The conflict had reached its climax when Tal noticed that Ori used a shaving cream produced by an Israeli company in the Occupied Territories. She had found the cream in the bathroom and brought it out to the yard where Ori and I were playing badminton. Tal held up the cream in about the same way she would have held up a dead rat.

“Whose is this?” Tal asked.

Ori calmly dropped his racket on the grass and asked, “What’s your problem?”

Thereupon Tal delivered a long and passionate speech that we would have also found on the Web site of Who Profits, had we been looking for it. Tal talked herself more and more into a frenzy until Ori took her in his arms and shook her firmly.

“That’s enough,” he repeated over and over. “That’s enough. That’s enough. That’s enough.” Tal burst into tears and beat her fists against his chest. She beat and he held and she beat and he held, and I was standing in the corner, clutching my racket. At some point Tal softly placed her forehead on Ori’s chest and sobbed.

Later, I watched her from the doorway, sitting on the sofa, staring at the TV. Ori was upstairs, in his room. Finally, I sat down next to Tal. She didn’t say a word. Her hands had chronically bad circulation and were therefore always cold, but today they seemed even colder than usual. I made her tea, which she didn’t drink. I folded her hands around the mug to warm them and brushed a strand of hair from her face. But I knew all was lost.

In the evening she took a bath while I sat on the rim of the tub. Despite the warm water her body wouldn’t stop shivering. I kept watch to make sure her head stayed upright. When she got out of the water I carefully dried her off. Goose bumps covered her
body and her legs were still quaking slightly. She collapsed into my arms, her body suddenly very heavy, and I brought her to bed. I dressed her in her mother’s pajamas and lay down beside her. In the middle of the night I heard her get up, but I pretended to be asleep and let her go.

The next morning Ori announced that he would fly to India that same day. Actually, in three hours. Tal was gone. She had left a note on the kitchen table: “I’m in Sinai. Have to think things over.”

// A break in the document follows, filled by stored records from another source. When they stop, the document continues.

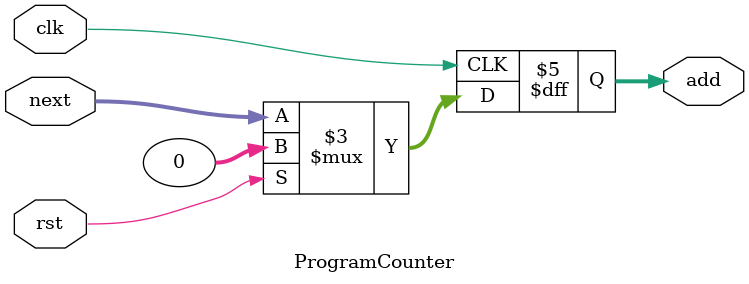
<source format=v>


`timescale 1ns / 1ps

// This module acts as the program counter in the KGP-RISC processor.
// Its implementation is similar to that of a D Flip Flop.
// "next" is the 32-bit address of the next instruction in the instruction memory
// "add" is the 32-bit address of the current instruction in the instruction memory

module ProgramCounter ( clk , rst , next , add ) ;
	input wire clk, rst ;
	input wire [31:0] next ;
	output reg [31:0] add ;
	
	always @ ( negedge clk ) begin	// negative-edge triggered
		if ( rst )	add <= 32'b0 ;	// synchronous reset through "rst" signal
		else			add <= next ;
	end
endmodule

</source>
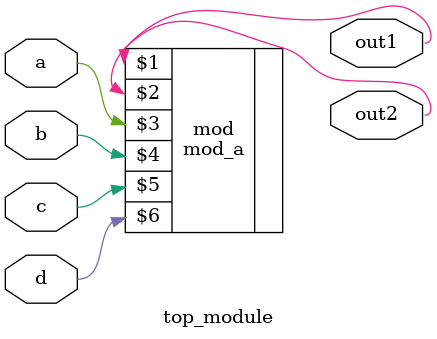
<source format=v>
module top_module ( 
    input a, 
    input b, 
    input c,
    input d,
    output out1,
    output out2
);
   mod_a mod(out1,out2,a,b,c,d);

endmodule

</source>
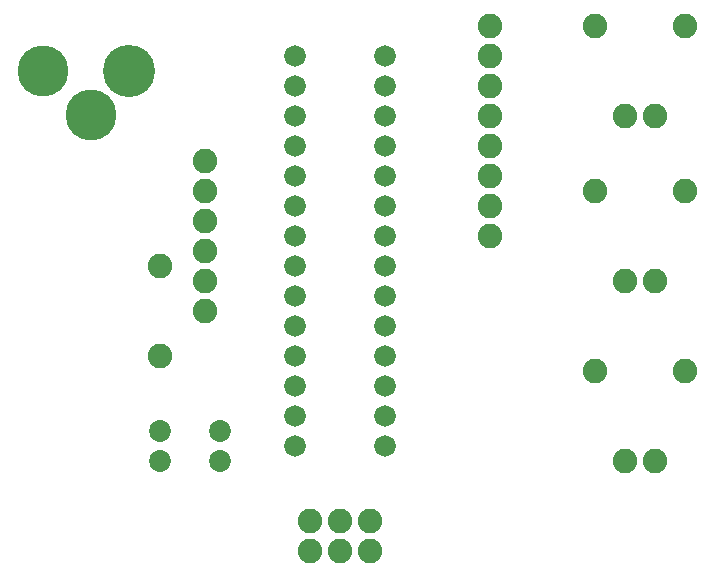
<source format=gts>
G75*
%MOIN*%
%OFA0B0*%
%FSLAX25Y25*%
%IPPOS*%
%LPD*%
%AMOC8*
5,1,8,0,0,1.08239X$1,22.5*
%
%ADD10C,0.07300*%
%ADD11C,0.08200*%
%ADD12C,0.17398*%
%ADD13C,0.17000*%
%ADD14C,0.07200*%
D10*
X0086000Y0081000D03*
X0086000Y0091000D03*
X0106000Y0091000D03*
X0106000Y0081000D03*
D11*
X0136000Y0061000D03*
X0146000Y0061000D03*
X0156000Y0061000D03*
X0156000Y0051000D03*
X0146000Y0051000D03*
X0136000Y0051000D03*
X0231000Y0111000D03*
X0261000Y0111000D03*
X0251000Y0141000D03*
X0241000Y0141000D03*
X0196000Y0156000D03*
X0196000Y0166000D03*
X0196000Y0176000D03*
X0196000Y0186000D03*
X0196000Y0196000D03*
X0196000Y0206000D03*
X0196000Y0216000D03*
X0196000Y0226000D03*
X0231000Y0226000D03*
X0261000Y0226000D03*
X0251000Y0196000D03*
X0241000Y0196000D03*
X0231000Y0171000D03*
X0261000Y0171000D03*
X0251000Y0081000D03*
X0241000Y0081000D03*
X0101000Y0131000D03*
X0101000Y0141000D03*
X0086000Y0146000D03*
X0101000Y0151000D03*
X0101000Y0161000D03*
X0101000Y0171000D03*
X0101000Y0181000D03*
X0086000Y0116000D03*
D12*
X0075637Y0211000D03*
D13*
X0063126Y0196191D03*
X0046815Y0210900D03*
D14*
X0131000Y0206000D03*
X0131000Y0216000D03*
X0131000Y0196000D03*
X0131000Y0186000D03*
X0131000Y0176000D03*
X0131000Y0166000D03*
X0131000Y0156000D03*
X0131000Y0146000D03*
X0131000Y0136000D03*
X0131000Y0126000D03*
X0131000Y0116000D03*
X0131000Y0106000D03*
X0131000Y0096000D03*
X0131000Y0086000D03*
X0161000Y0086000D03*
X0161000Y0096000D03*
X0161000Y0106000D03*
X0161000Y0116000D03*
X0161000Y0126000D03*
X0161000Y0136000D03*
X0161000Y0146000D03*
X0161000Y0156000D03*
X0161000Y0166000D03*
X0161000Y0176000D03*
X0161000Y0186000D03*
X0161000Y0196000D03*
X0161000Y0206000D03*
X0161000Y0216000D03*
M02*

</source>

The sun was blinding. I had forgotten my sunglasses and squinted at the crowded street as we slowly crept forward. In the other cars commuters yawned.

Ori was beside me, quiet and focused, changing the radio station every two minutes. His body was tense. A Jeep with soldiers approached us. Ori waved at them. They waved back.

We were late. I parked the car and Ori stormed out. I trudged behind. In front of him in line was a group of Bulgarian tourists. Most of them wore hats with their travel organization’s logos, name tags, and big golden crosses. Ori disliked all Slavic languages. The line didn’t move. The tourists spoke a lot, and quickly. They bustled like confused ants, exchanging their impressions. A little girl wailed to be held by her father.

Ori cast a grudging glance. His gaze darkened as it wandered from one face to the next. Boarding was to begin in fifteen minutes. He stroked my cheek and said, “I’ll try to get past them.” He dug around in his bag, took out his passport, and kissed me on the cheek. His right hand lifted my chin. He looked at me as if he wanted to memorize my features.